Вечером Санька Елохин зашел к своему другу ефрейтору Кутыреву. В низенькой хатенке Кутырева было тихо. Хозяйка и сам Кутырев сидели за столиком. Ефрейтор чинил обувку для детей, мерно постукивая молотком, забивая шпильки и гвозди, хозяйка штопала бельишко, а двое детишек, чинно сидя в углу, играли в какие-то самодельные куклы.
— Вот и хорошо, что припожаловал. — Кутырев с удовольствием отложил в сторону дратву и шило.

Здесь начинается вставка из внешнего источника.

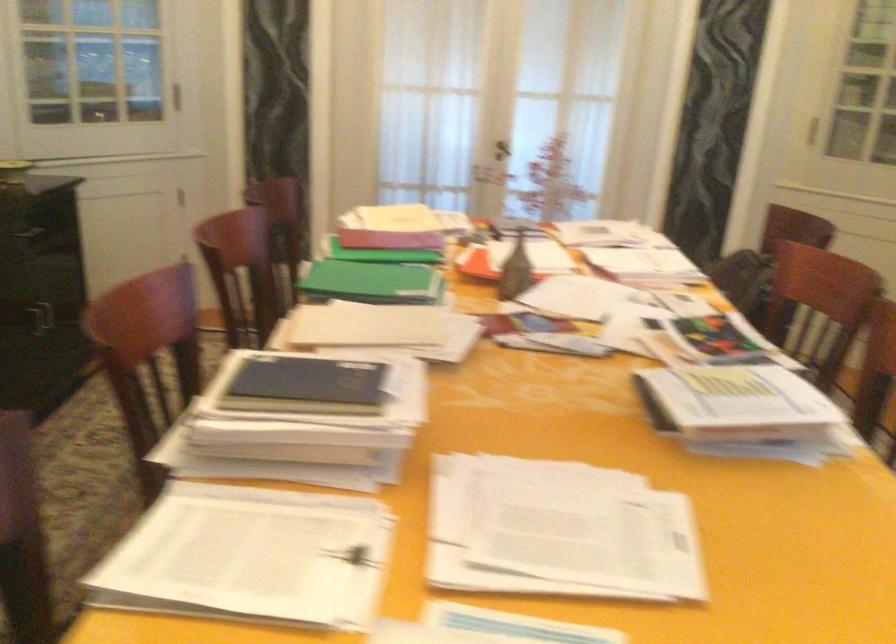
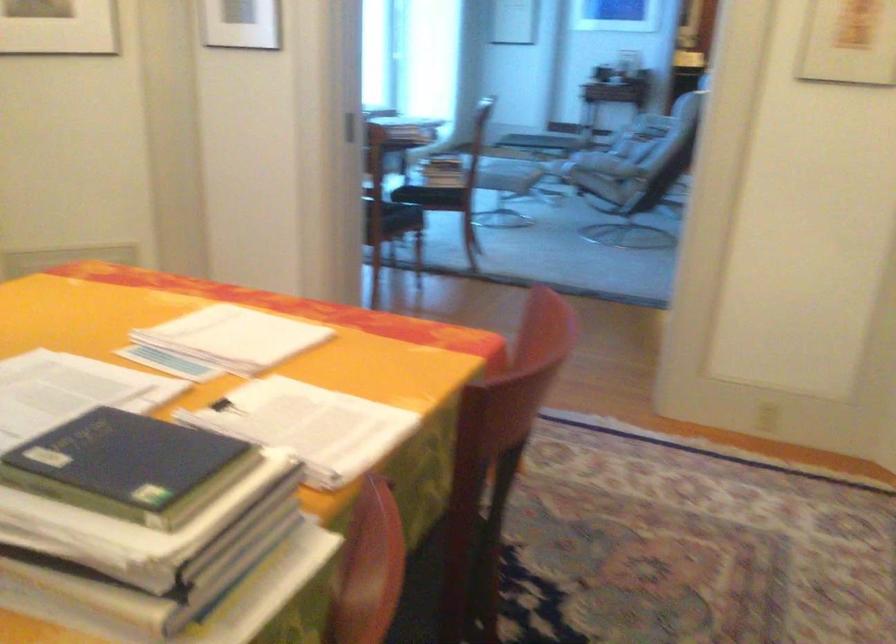
Locate, in the second image, the point that corresponds to (392,383) in the first image.

(128, 466)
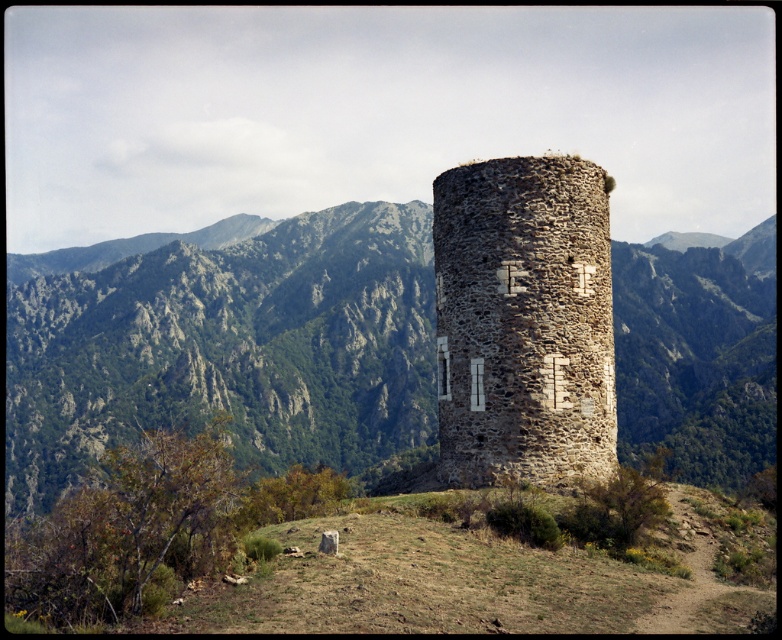
You are an architect examining the image of a stone tower complex. You notice two towers labeled as rugged stone tower at center and rustic stone tower at center. According to the spatial arrangement, which tower is situated higher in elevation?

The rugged stone tower at center is positioned over the rustic stone tower at center, meaning it is higher in elevation.

You are standing at the base of the rugged stone tower at center and want to throw a rock to hit the tower. If your maximum throwing distance is 30 meters, can you reach the tower?

The rugged stone tower at center is 35.61 meters away from the viewer, which exceeds your maximum throwing distance of 30 meters. Therefore, you cannot reach the tower with a throw.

— Вечер добрый, хозяюшка, — усаживаясь у стола, сказал Елохин. — А вы как, ребятишки? — обратился он к примолкшим детям. — На вот, тезка, делись с сестрой. — Елохин вынул из кармана скомканный и помятый кусок купленной в ларьке халвы.
— Ну зачем это таким пострелам, им бы, шалопаям, розог… — довольная вниманием гостя, с деланно-смущенным видом сказала хозяйка.
— Ничего, кума. Детям сладкое требуется, потому малые они еще, неразумные, — ответил Елохин, вытаскивая из кармана два куска желтого тростникового сахара, полбутылку водки и четыре вяленые тарани, и объявил: — Еду! Выпьем за Тифлис, братцы! Послезавтра отъезжаем.
— Дай Христос помощи и добра. Может, бог даст, там лучше будет. Вчистую уйдете, свободу получите, жену заведете, — затараторила хозяйка.